Dec 21 2008
A ballroom and bedsheets made of sack-cloth
I dreamed I lived in a great, rambling building, which had been abandoned, of course. I didn’t live there so much as stay there, and I slept in the coldest, darkest, moldiest room, which was the worst for sleeping. The building was run by a collective of friends who tolerated me, but resisted becoming too invested in me, because I was leaving, because I didn’t really live there, because I lived nowhere. Many of the rooms of the building had rotted wooden floors and bed-sheets made of tattered sack-cloth, and many of the rooms were very nice, and they led one into the other, like a sort of maze.
One of my friends was stomping around on the wooden floors upstairs and I went to see what was going on. She was in a great ballroom I hadn’t previously known existed, arranging vases of flowers by lamplight.

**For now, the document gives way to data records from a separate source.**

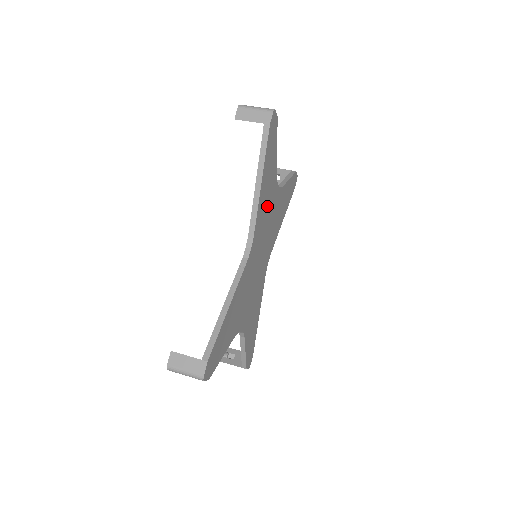
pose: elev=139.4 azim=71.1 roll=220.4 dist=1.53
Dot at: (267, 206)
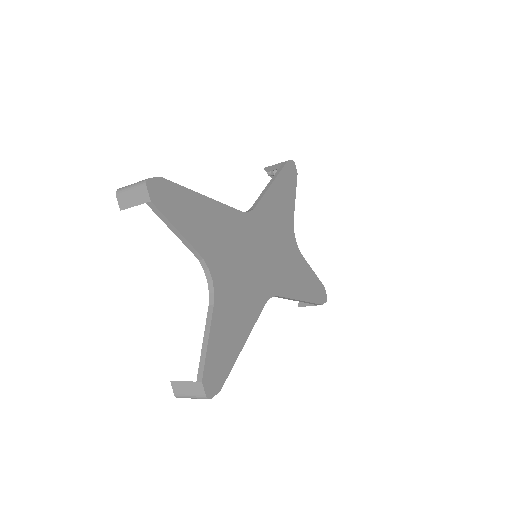
Dot at: (277, 223)
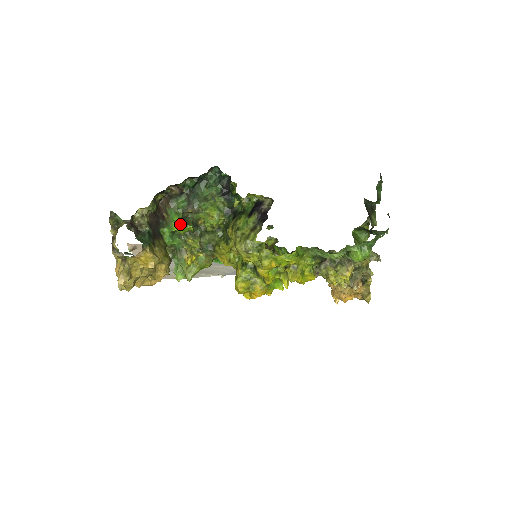
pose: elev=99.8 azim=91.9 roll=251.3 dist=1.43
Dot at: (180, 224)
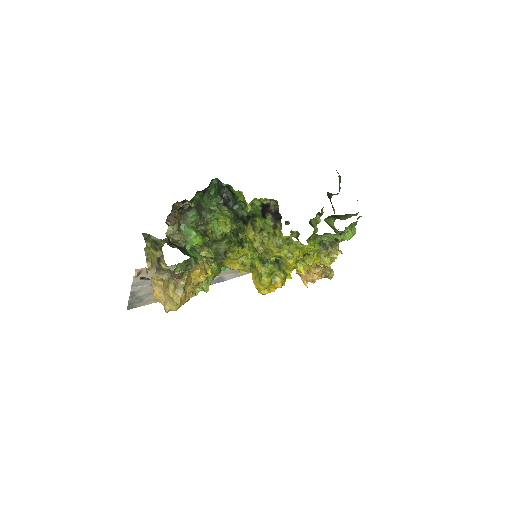
Dot at: (200, 237)
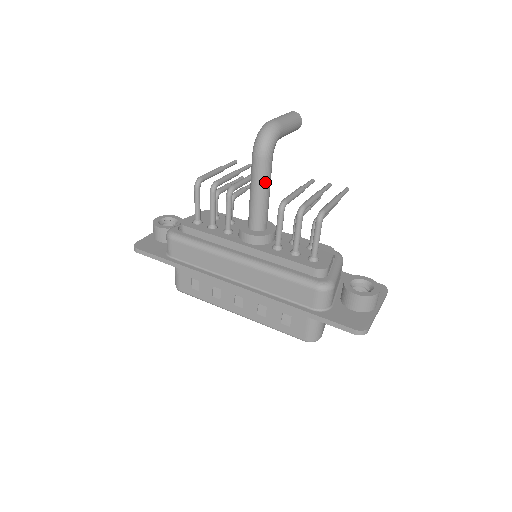
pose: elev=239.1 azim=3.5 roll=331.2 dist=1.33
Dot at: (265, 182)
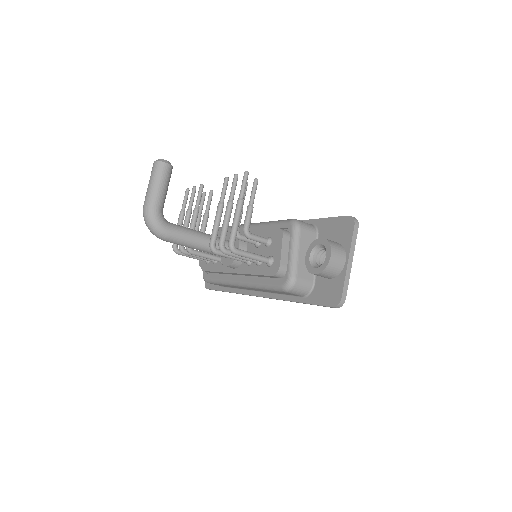
Dot at: (189, 242)
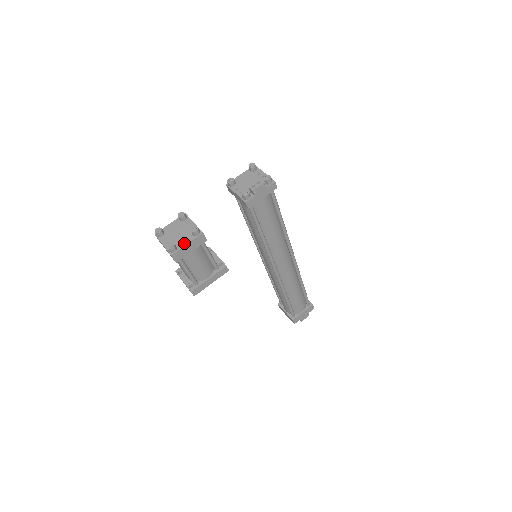
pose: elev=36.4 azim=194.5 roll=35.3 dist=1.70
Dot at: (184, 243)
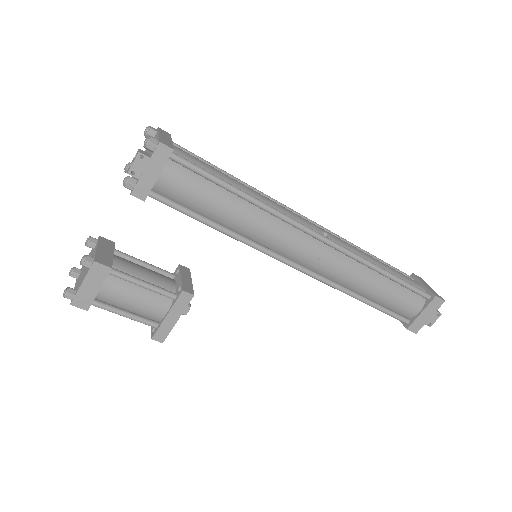
Dot at: (81, 282)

“What are you doing?” I asked.
“We’re having a ball, a Christmas ball.” She said, frustrated, as if I should have known, as if I’ve been told already, as if I forgot. That was when I remembered that I didn’t live there, that I had a flight home on the twenty-third, that the twenty-third was today. I woke up then, to a world blanketed in snow that is normally blanketed in rain, and realized that there was no flight. I was home. I was home. My bed pointed east-west, it did not spin. My room did not lift in the air, like Dorothy in Kansas, in the night while I slept. I was home, I could hear, I could think, I could remember. And unfortunately, I was awake.